I think most of us book-lovers also love lists of books -- these lists can bring back memories, open up possibilities, and spark conversations. Since I was short on blogging time today, I thought I’d simply share part of my list of classics that I’ve read, and by classics I mean novels written before 1900. There are both wider and narrower definitions of classic literature, but I’m sticking with that rather unsophisticated definition for simplicity’s sake! I’ve heard of “modern classics,” and those are basically written after 1900, and I'll probably share those eventually, too.

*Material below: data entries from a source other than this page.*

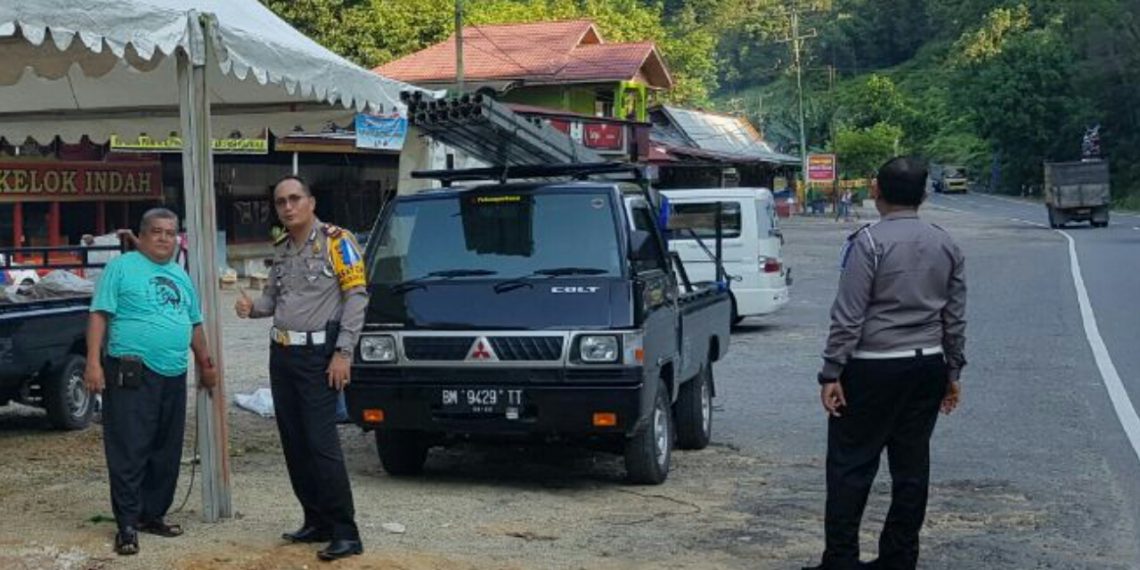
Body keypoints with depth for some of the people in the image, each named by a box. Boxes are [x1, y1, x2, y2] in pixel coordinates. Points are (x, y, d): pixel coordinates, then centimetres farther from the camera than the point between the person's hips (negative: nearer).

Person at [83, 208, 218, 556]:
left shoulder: (180, 275, 19)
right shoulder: (122, 267, -1)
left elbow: (194, 324, 26)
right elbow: (99, 315, -6)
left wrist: (205, 364, 24)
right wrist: (93, 362, -14)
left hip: (174, 377, 7)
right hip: (132, 375, -7)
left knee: (167, 453, 11)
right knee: (129, 453, -5)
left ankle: (153, 514, 22)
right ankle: (127, 525, 0)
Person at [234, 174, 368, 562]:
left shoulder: (336, 241, -7)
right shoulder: (281, 250, 14)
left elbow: (356, 297, -12)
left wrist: (343, 353, -17)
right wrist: (252, 307, -2)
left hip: (318, 356, -8)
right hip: (282, 355, 8)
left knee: (322, 444, -12)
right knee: (294, 444, 9)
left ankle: (346, 534, -7)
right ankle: (317, 522, 19)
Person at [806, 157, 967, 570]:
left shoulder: (869, 242, -11)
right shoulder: (946, 246, 7)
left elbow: (848, 316, -14)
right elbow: (955, 318, 11)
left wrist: (831, 373, -11)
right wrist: (953, 372, 19)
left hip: (873, 369, -6)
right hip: (928, 366, 6)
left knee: (850, 465, 0)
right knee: (911, 465, 10)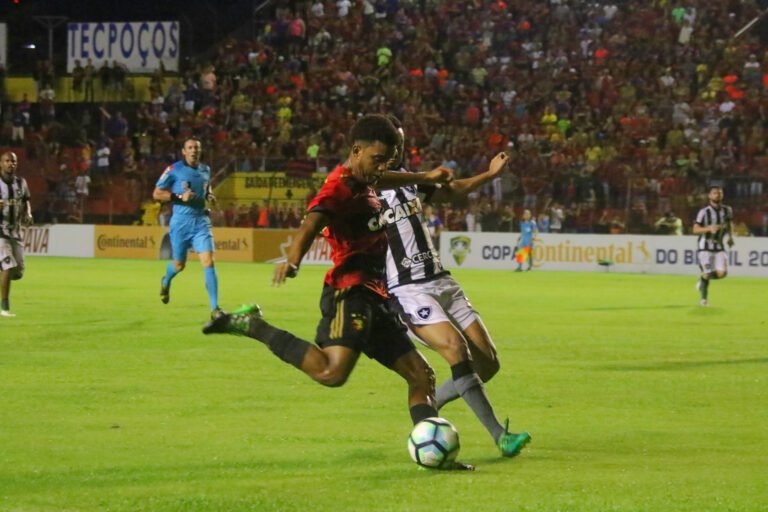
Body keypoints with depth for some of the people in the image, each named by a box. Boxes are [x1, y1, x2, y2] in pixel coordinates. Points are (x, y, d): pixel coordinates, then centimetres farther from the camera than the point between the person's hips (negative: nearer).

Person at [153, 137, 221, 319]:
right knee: (179, 265, 10)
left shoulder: (205, 170, 9)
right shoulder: (174, 170, -6)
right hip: (181, 222, -2)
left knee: (208, 262, -13)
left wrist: (209, 196, 6)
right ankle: (166, 281, 49)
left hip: (201, 221, 2)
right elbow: (156, 194, -5)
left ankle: (215, 308, -13)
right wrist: (179, 197, -17)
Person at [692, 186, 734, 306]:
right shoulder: (704, 212, -11)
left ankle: (702, 280, 21)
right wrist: (709, 228, -29)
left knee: (722, 273, -10)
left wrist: (731, 236, 14)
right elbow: (695, 229, -14)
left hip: (719, 247, 4)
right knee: (707, 273, -9)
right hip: (705, 247, -4)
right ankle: (704, 298, 15)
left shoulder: (727, 210, 3)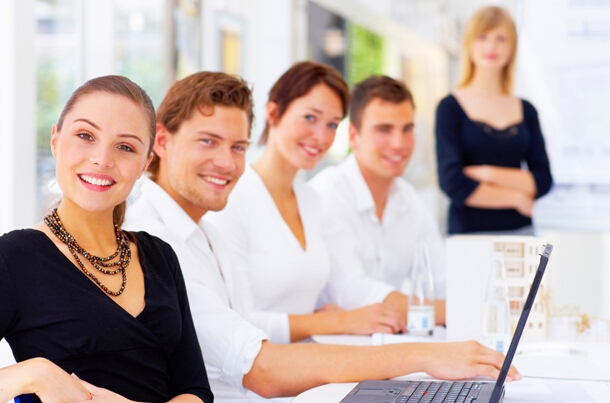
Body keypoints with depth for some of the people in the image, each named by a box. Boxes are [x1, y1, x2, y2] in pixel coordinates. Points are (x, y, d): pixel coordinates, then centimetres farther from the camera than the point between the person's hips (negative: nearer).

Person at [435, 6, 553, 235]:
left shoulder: (526, 111, 10)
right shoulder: (450, 107, -2)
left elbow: (544, 180, 3)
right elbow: (452, 183, -11)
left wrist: (490, 174, -10)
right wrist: (516, 198, -3)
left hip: (520, 231, 3)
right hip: (468, 234, -3)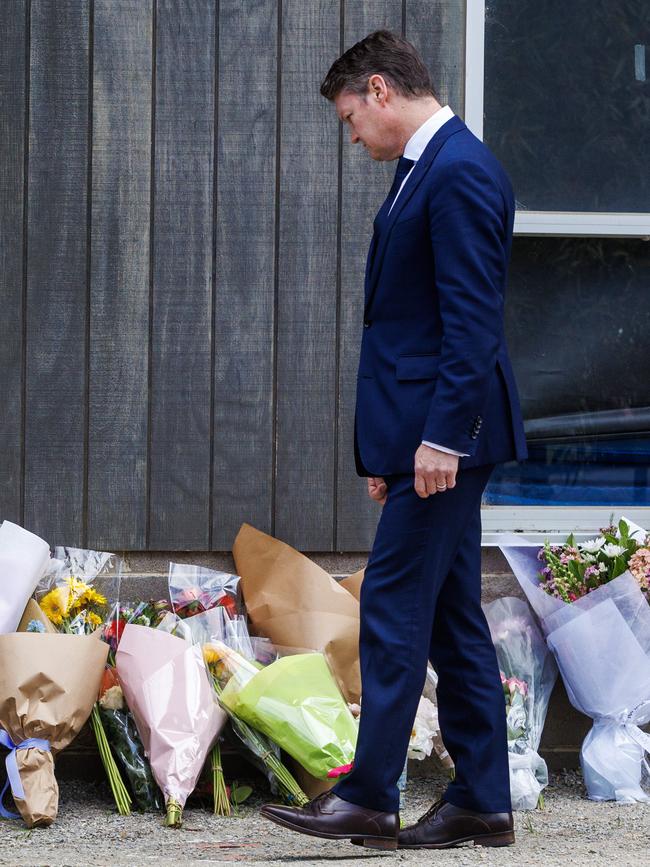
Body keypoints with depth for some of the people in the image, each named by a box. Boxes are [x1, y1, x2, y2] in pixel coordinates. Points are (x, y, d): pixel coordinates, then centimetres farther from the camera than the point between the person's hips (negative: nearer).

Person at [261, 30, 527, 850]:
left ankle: (367, 798, -5)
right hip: (427, 434, 10)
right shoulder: (425, 170, 18)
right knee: (450, 617, 10)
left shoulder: (459, 173, -14)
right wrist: (391, 447, 20)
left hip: (443, 433, -10)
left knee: (394, 606, -8)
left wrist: (440, 435, -23)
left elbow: (472, 318, -20)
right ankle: (481, 804, 14)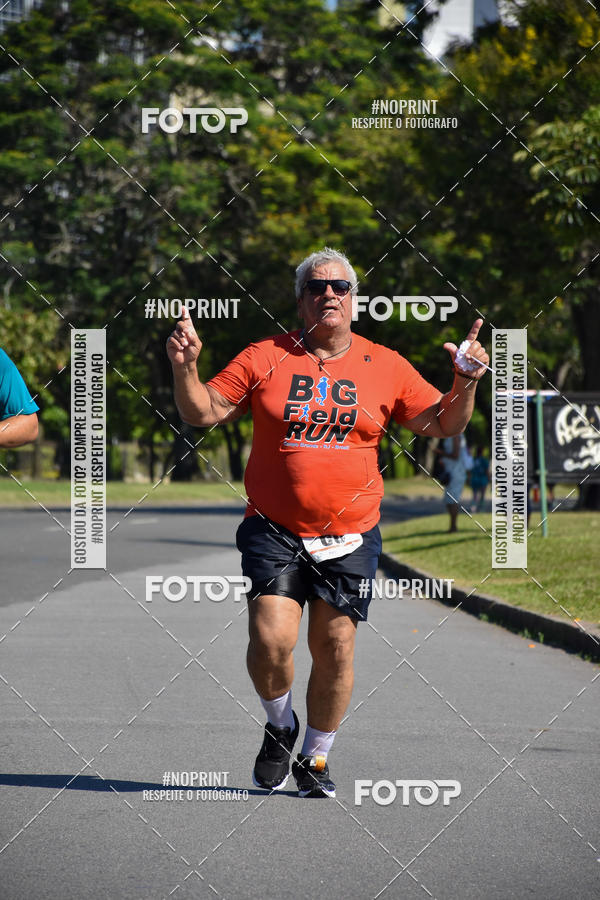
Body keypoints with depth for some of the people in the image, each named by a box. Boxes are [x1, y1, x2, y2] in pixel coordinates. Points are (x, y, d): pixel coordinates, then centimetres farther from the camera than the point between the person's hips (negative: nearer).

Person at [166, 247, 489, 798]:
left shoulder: (386, 367, 5)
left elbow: (444, 425, 10)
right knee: (271, 642, -14)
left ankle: (315, 759, 22)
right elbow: (203, 412, 4)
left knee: (335, 650, 1)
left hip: (349, 538, 1)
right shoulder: (264, 359, 2)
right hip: (273, 531, -1)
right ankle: (280, 727, 17)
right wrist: (185, 367, -13)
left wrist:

One of my personal goals is to read as many classics like this as I can, so that’s partially why I made this list in the first place. Today I'm only sharing the novelists I've read who were born before 1800:

  • John Bunyan (Nov 28, 1628 - Aug 31, 1688)  The Pilgrim’s Progress, 1678
      Amazed by the extent of the allegory and its lessons, I think everyone should read it! 
  •  Daniel Defoe (c. 1659-1661 - Apr 24, 1731) - Robinson Crusoe, 1719 
      A mite boring at times, but overall interesting. Crusoe's faith in God was inspiring, if I remember right.

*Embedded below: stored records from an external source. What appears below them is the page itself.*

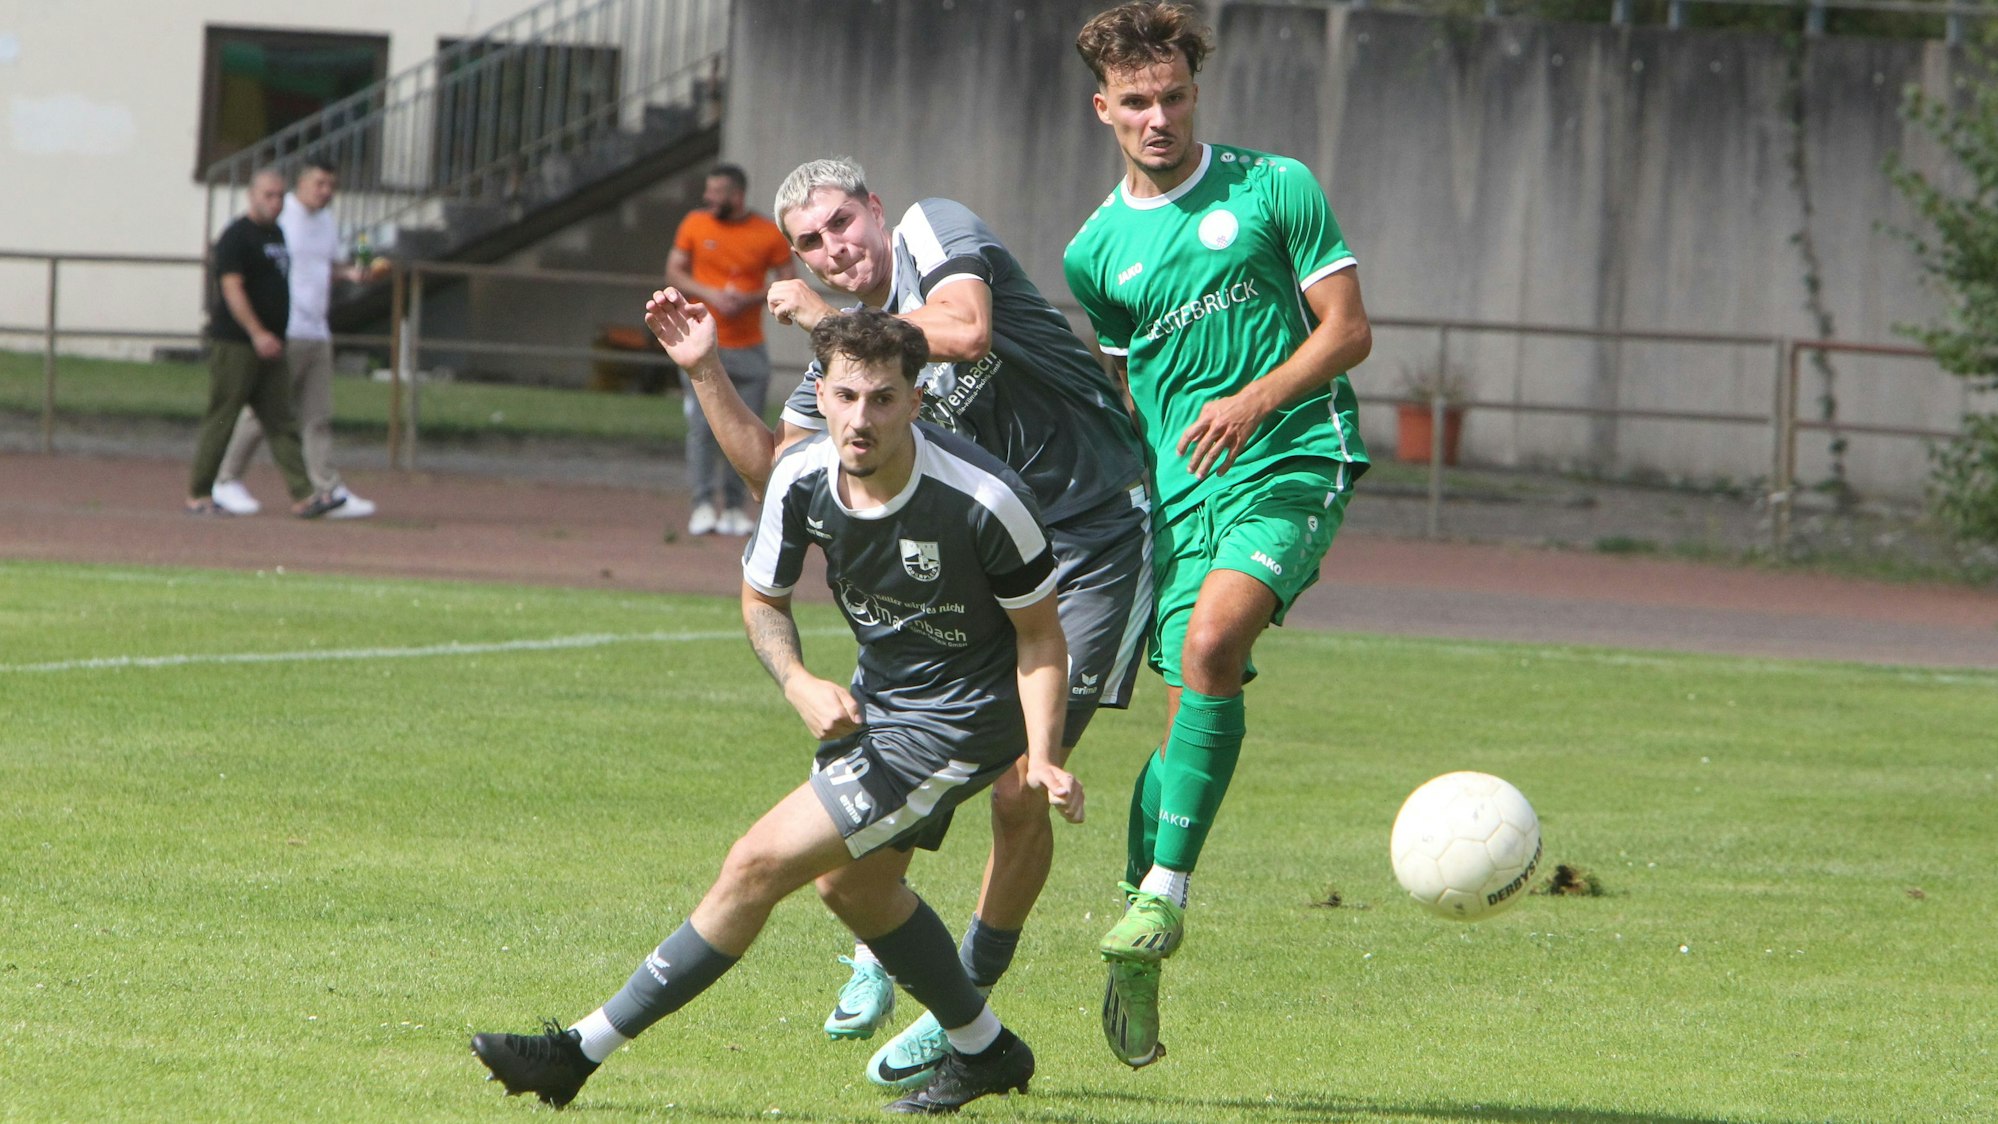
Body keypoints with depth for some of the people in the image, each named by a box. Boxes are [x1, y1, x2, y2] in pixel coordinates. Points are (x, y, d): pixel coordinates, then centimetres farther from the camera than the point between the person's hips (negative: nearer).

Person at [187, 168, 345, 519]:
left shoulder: (276, 234, 17)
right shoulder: (237, 237, -11)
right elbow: (232, 288, -18)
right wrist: (258, 334, -22)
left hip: (268, 344, 9)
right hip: (234, 343, -9)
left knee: (282, 423, 4)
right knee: (221, 419, -3)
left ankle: (304, 497, 0)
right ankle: (198, 496, 5)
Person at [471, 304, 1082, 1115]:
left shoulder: (985, 501, -28)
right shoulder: (802, 479, -14)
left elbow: (1040, 634, -14)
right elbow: (762, 598, 3)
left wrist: (1043, 758, -25)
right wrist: (799, 685, -15)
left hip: (953, 724, -7)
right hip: (872, 703, 7)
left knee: (760, 865, -10)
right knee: (853, 886, 22)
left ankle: (579, 1053, -3)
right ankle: (985, 1052, 43)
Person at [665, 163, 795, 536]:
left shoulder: (769, 235, 0)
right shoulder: (694, 225, 4)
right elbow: (674, 273, 5)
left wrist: (751, 299, -15)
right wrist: (709, 294, -12)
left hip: (749, 349, 0)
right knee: (701, 427, -8)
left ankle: (735, 507, 6)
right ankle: (703, 504, -6)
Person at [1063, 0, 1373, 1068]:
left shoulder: (1274, 189, 2)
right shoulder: (1096, 250, 13)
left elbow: (1347, 331, 0)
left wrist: (1254, 402, -14)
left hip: (1293, 461, -4)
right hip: (1181, 490, 4)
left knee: (1211, 641, -27)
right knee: (1192, 704, -2)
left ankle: (1165, 892, -23)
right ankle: (1135, 948, 10)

  • Jonathan Swift (Nov 30, 1667 - Oct 19, 1745) - Gulliver’s Travels, 1726
      Fascinating but weird at times. Swift had one of the largest imaginations ever!
  • Oliver Goldsmith (Nov 10, 1730 - Apr 4, 1774) - The Vicar of Wakefield, 1766  
      Disturbing in some ways, this was a little book that somehow felt incomplete. But the vicar was interesting.
  • Fanny Burney (Jun 13, 1752 - Jan 6, 1840) - Evelina, 1778
      Written entirely in letters, this was sometimes melodramatic but good overall!
  • Fanny Burney - Cecilia, 1782
      This was a huge, enveloping book, but Cecilia was truly someone to be admired.
  • Fanny Burney - The Wanderer, 1814
      This was another huge book, this time with a sustained mystery throughout. It was a wonderful ride!
  • Jane Austen (Dec 16, 1776 - Jul 18, 1817) - Sense and Sensibility, 1811
      I've read this three times. Elinor is my favorite literary character. Need I say more? 
  • Jane Austen - Pride and Prejudice, 1813
      It's no wonder that this book is popular! Lizzy is so much fun.
  • Jane Austen - Mansfield Park, 1814
      The deepest and most spiritual of Jane Austen's novels. I valued Fanny especially.
  • Jane Austen - Emma, 1815
      Probably the best showcase of Jane Austen's talent.
  • Jane Austen - Northanger Abbey, 1817
      I really enjoyed the Gothic parody! Catherine is adorable.
  • Jane Austen - Persuasion, 1817
      A lovely, touching story. Anne is a treasure. 
  • Jane Austen - Lady Susan, The Watsons, Sanditon, 1871
      Getting just a bit more from Jane Austen was a great experience.
  • Mary Russell Mitford (Dec 16, 1787 - Jan 10, 1855) - Our Village, 1824
      This was a pleasant read. The best part is the descriptions of nature!
  • James Fenimore Cooper (Sep 15, 1789 - Sep 14, 1851) - The Last of the Mohicans, 1826
      Though the narrative was slow at times, this is a very, very compelling and exciting story. Cora was my favorite character.          

I am within a hundred pages of finishing Don Quixote, so that will soon go on the top of my list as the oldest novel! Have you read most of these books and/or authors? Of just this selection, can you pick a favorite?